— DESCRIPTION OF THE TASK —
Print the text of the items from the line that contains "Shopping dans les bout" through the line that contains "vendidas globalmente no lançamento", keeping every line unchanged. Leave the pictures out.

— EXCERPTED DATA —
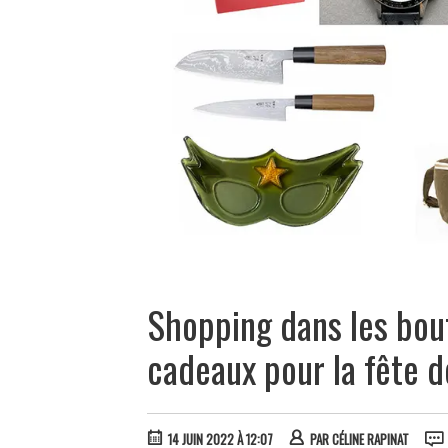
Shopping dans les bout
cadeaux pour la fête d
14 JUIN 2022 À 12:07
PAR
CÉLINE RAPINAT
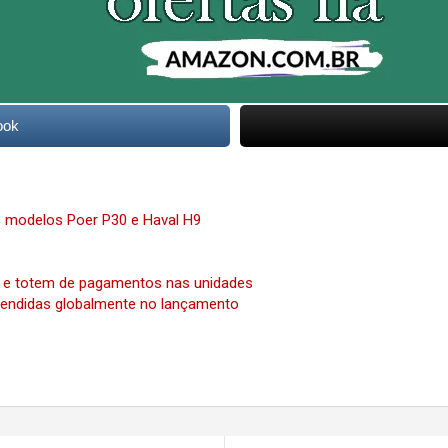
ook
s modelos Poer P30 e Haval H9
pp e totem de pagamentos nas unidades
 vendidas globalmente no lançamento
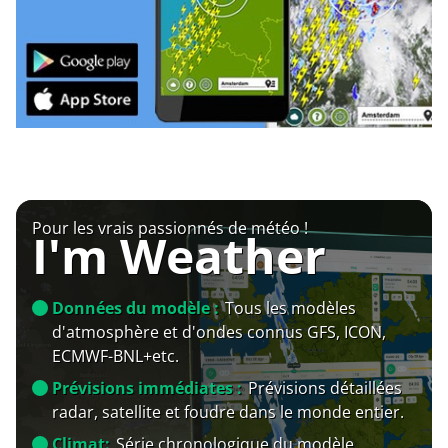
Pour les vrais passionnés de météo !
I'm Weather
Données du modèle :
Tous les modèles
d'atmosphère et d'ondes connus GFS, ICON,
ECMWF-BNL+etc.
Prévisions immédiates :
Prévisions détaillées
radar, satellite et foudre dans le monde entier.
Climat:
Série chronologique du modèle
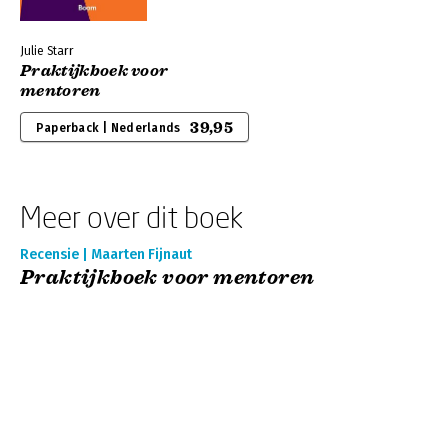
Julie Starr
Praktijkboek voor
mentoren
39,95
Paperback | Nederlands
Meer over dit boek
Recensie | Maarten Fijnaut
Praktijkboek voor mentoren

---

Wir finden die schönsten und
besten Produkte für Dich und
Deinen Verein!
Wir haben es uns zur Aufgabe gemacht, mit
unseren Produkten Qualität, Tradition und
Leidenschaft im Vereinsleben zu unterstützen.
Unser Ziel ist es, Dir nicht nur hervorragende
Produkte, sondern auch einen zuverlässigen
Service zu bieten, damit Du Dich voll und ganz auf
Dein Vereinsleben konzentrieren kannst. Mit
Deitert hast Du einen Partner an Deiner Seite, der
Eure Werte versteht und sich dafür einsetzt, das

— WORKED SOLUTION —
Shopping dans les bout
cadeaux pour la fête d
14 JUIN 2022 À 12:07
PAR
CÉLINE RAPINAT
ook
s modelos Poer P30 e Haval H9
pp e totem de pagamentos nas unidades
 vendidas globalmente no lançamento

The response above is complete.